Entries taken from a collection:
-- Opening Marker --

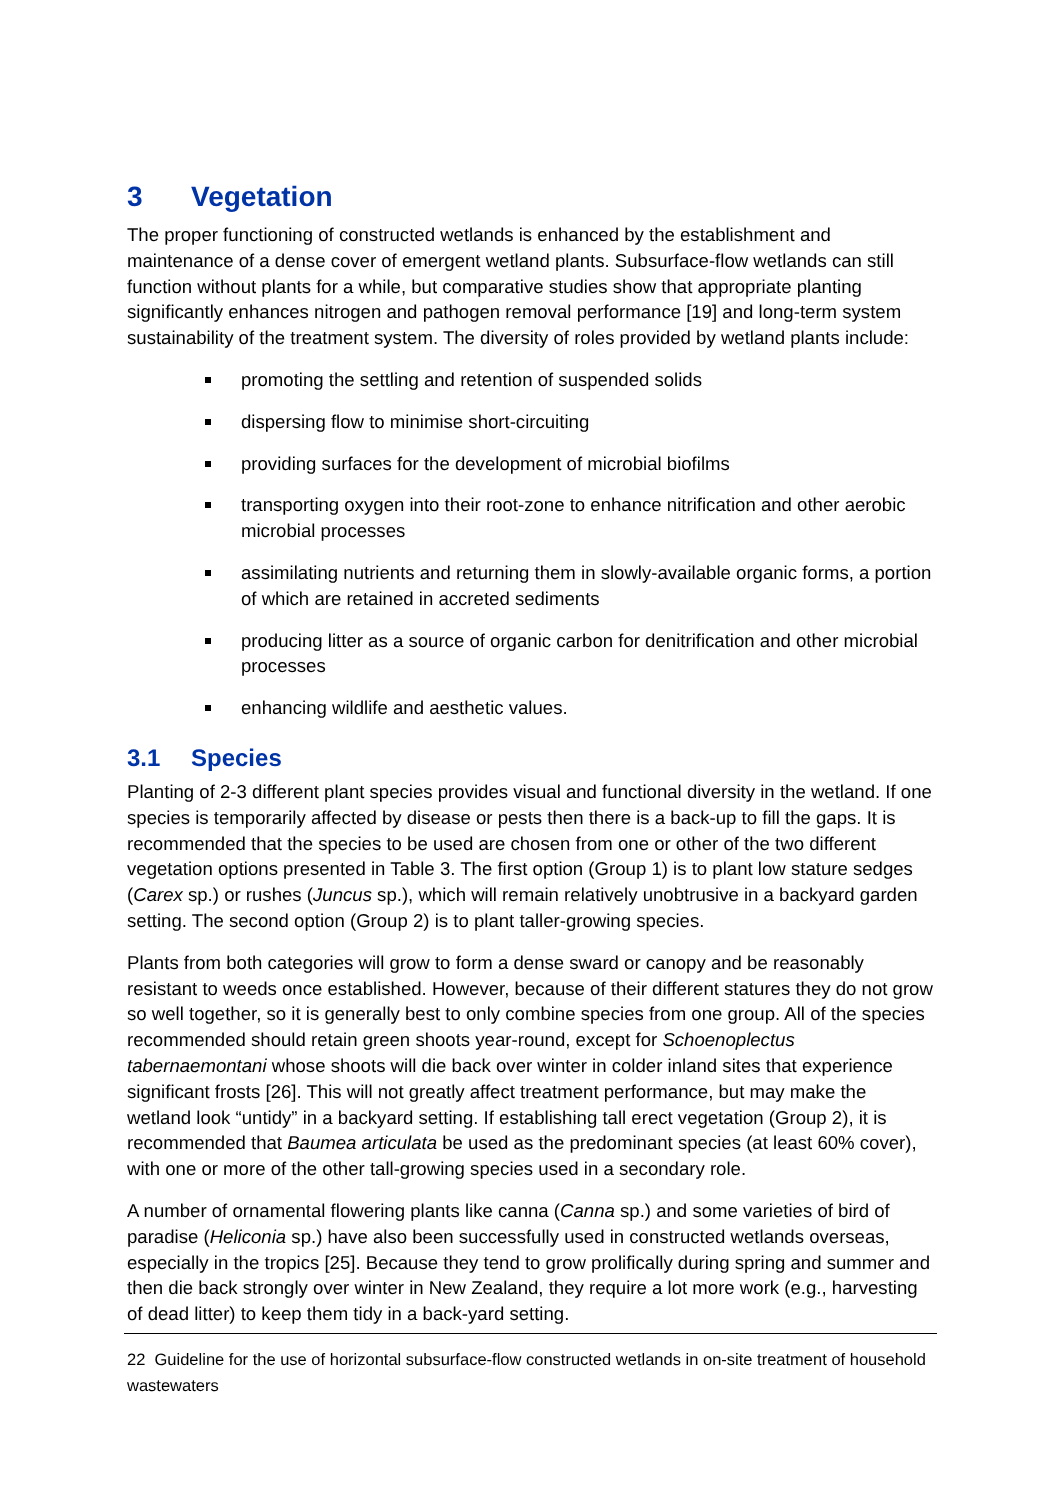3 Vegetation
The proper functioning of constructed wetlands is enhanced by the establishment and maintenance of a dense cover of emergent wetland plants. Subsurface-flow wetlands can still function without plants for a while, but comparative studies show that appropriate planting significantly enhances nitrogen and pathogen removal performance [19] and long-term system sustainability of the treatment system. The diversity of roles provided by wetland plants include:
promoting the settling and retention of suspended solids
dispersing flow to minimise short-circuiting
providing surfaces for the development of microbial biofilms
transporting oxygen into their root-zone to enhance nitrification and other aerobic microbial processes
assimilating nutrients and returning them in slowly-available organic forms, a portion of which are retained in accreted sediments
producing litter as a source of organic carbon for denitrification and other microbial processes
enhancing wildlife and aesthetic values.
3.1 Species
Planting of 2-3 different plant species provides visual and functional diversity in the wetland. If one species is temporarily affected by disease or pests then there is a back-up to fill the gaps. It is recommended that the species to be used are chosen from one or other of the two different vegetation options presented in Table 3. The first option (Group 1) is to plant low stature sedges (Carex sp.) or rushes (Juncus sp.), which will remain relatively unobtrusive in a backyard garden setting. The second option (Group 2) is to plant taller-growing species.
Plants from both categories will grow to form a dense sward or canopy and be reasonably resistant to weeds once established. However, because of their different statures they do not grow so well together, so it is generally best to only combine species from one group. All of the species recommended should retain green shoots year-round, except for Schoenoplectus tabernaemontani whose shoots will die back over winter in colder inland sites that experience significant frosts [26]. This will not greatly affect treatment performance, but may make the wetland look “untidy” in a backyard setting. If establishing tall erect vegetation (Group 2), it is recommended that Baumea articulata be used as the predominant species (at least 60% cover), with one or more of the other tall-growing species used in a secondary role.
A number of ornamental flowering plants like canna (Canna sp.) and some varieties of bird of paradise (Heliconia sp.) have also been successfully used in constructed wetlands overseas, especially in the tropics [25]. Because they tend to grow prolifically during spring and summer and then die back strongly over winter in New Zealand, they require a lot more work (e.g., harvesting of dead litter) to keep them tidy in a back-yard setting.
22 Guideline for the use of horizontal subsurface-flow constructed wetlands in on-site treatment of household wastewaters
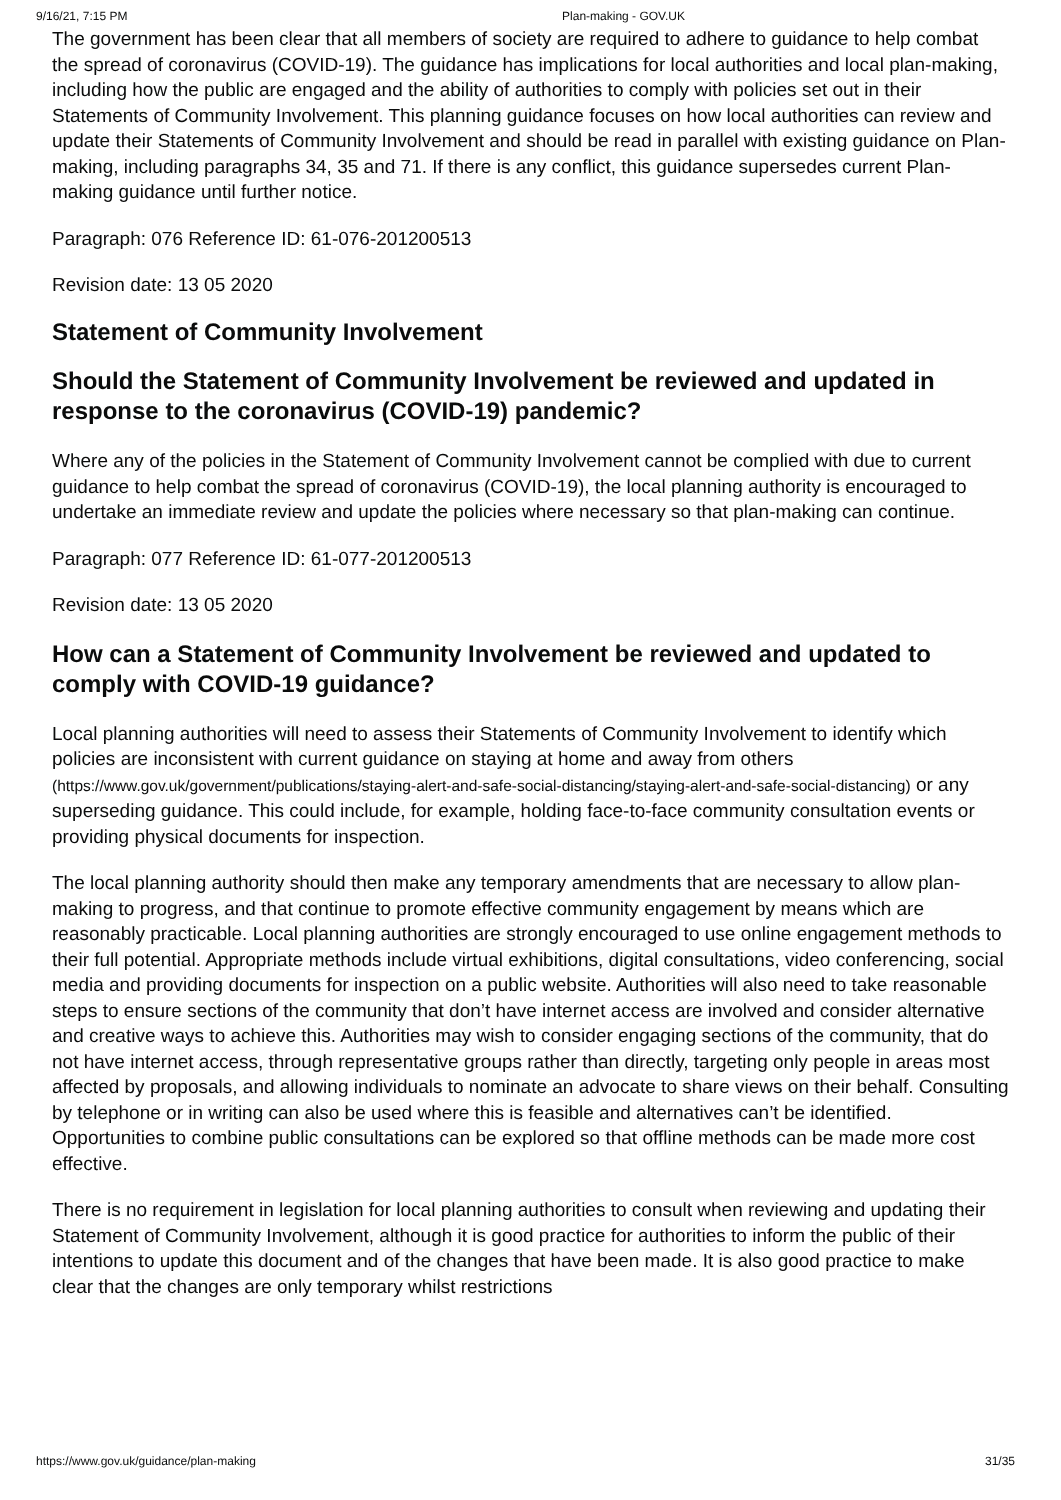9/16/21, 7:15 PM Plan-making - GOV.UK
The government has been clear that all members of society are required to adhere to guidance to help combat the spread of coronavirus (COVID-19). The guidance has implications for local authorities and local plan-making, including how the public are engaged and the ability of authorities to comply with policies set out in their Statements of Community Involvement. This planning guidance focuses on how local authorities can review and update their Statements of Community Involvement and should be read in parallel with existing guidance on Plan-making, including paragraphs 34, 35 and 71. If there is any conflict, this guidance supersedes current Plan-making guidance until further notice.
Paragraph: 076 Reference ID: 61-076-201200513
Revision date: 13 05 2020
Statement of Community Involvement
Should the Statement of Community Involvement be reviewed and updated in response to the coronavirus (COVID-19) pandemic?
Where any of the policies in the Statement of Community Involvement cannot be complied with due to current guidance to help combat the spread of coronavirus (COVID-19), the local planning authority is encouraged to undertake an immediate review and update the policies where necessary so that plan-making can continue.
Paragraph: 077 Reference ID: 61-077-201200513
Revision date: 13 05 2020
How can a Statement of Community Involvement be reviewed and updated to comply with COVID-19 guidance?
Local planning authorities will need to assess their Statements of Community Involvement to identify which policies are inconsistent with current guidance on staying at home and away from others (https://www.gov.uk/government/publications/staying-alert-and-safe-social-distancing/staying-alert-and-safe-social-distancing) or any superseding guidance. This could include, for example, holding face-to-face community consultation events or providing physical documents for inspection.
The local planning authority should then make any temporary amendments that are necessary to allow plan-making to progress, and that continue to promote effective community engagement by means which are reasonably practicable. Local planning authorities are strongly encouraged to use online engagement methods to their full potential. Appropriate methods include virtual exhibitions, digital consultations, video conferencing, social media and providing documents for inspection on a public website. Authorities will also need to take reasonable steps to ensure sections of the community that don’t have internet access are involved and consider alternative and creative ways to achieve this. Authorities may wish to consider engaging sections of the community, that do not have internet access, through representative groups rather than directly, targeting only people in areas most affected by proposals, and allowing individuals to nominate an advocate to share views on their behalf. Consulting by telephone or in writing can also be used where this is feasible and alternatives can’t be identified. Opportunities to combine public consultations can be explored so that offline methods can be made more cost effective.
There is no requirement in legislation for local planning authorities to consult when reviewing and updating their Statement of Community Involvement, although it is good practice for authorities to inform the public of their intentions to update this document and of the changes that have been made. It is also good practice to make clear that the changes are only temporary whilst restrictions
https://www.gov.uk/guidance/plan-making 31/35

-- Closing Marker --

Task item :: Starting at the line that contains "Should the Statement" and stopping after the line that contains "Local planning authorities will", write out every line exactly as it appears above, and no other line.

Output for this task ::
Should the Statement of Community Involvement be reviewed and updated in response to the coronavirus (COVID-19) pandemic?
Where any of the policies in the Statement of Community Involvement cannot be complied with due to current guidance to help combat the spread of coronavirus (COVID-19), the local planning authority is encouraged to undertake an immediate review and update the policies where necessary so that plan-making can continue.
Paragraph: 077 Reference ID: 61-077-201200513
Revision date: 13 05 2020
How can a Statement of Community Involvement be reviewed and updated to comply with COVID-19 guidance?
Local planning authorities will need to assess their Statements of Community Involvement to identify which policies are inconsistent with current guidance on staying at home and away from others (https://www.gov.uk/government/publications/staying-alert-and-safe-social-distancing/staying-alert-and-safe-social-distancing) or any superseding guidance. This could include, for example, holding face-to-face community consultation events or providing physical documents for inspection.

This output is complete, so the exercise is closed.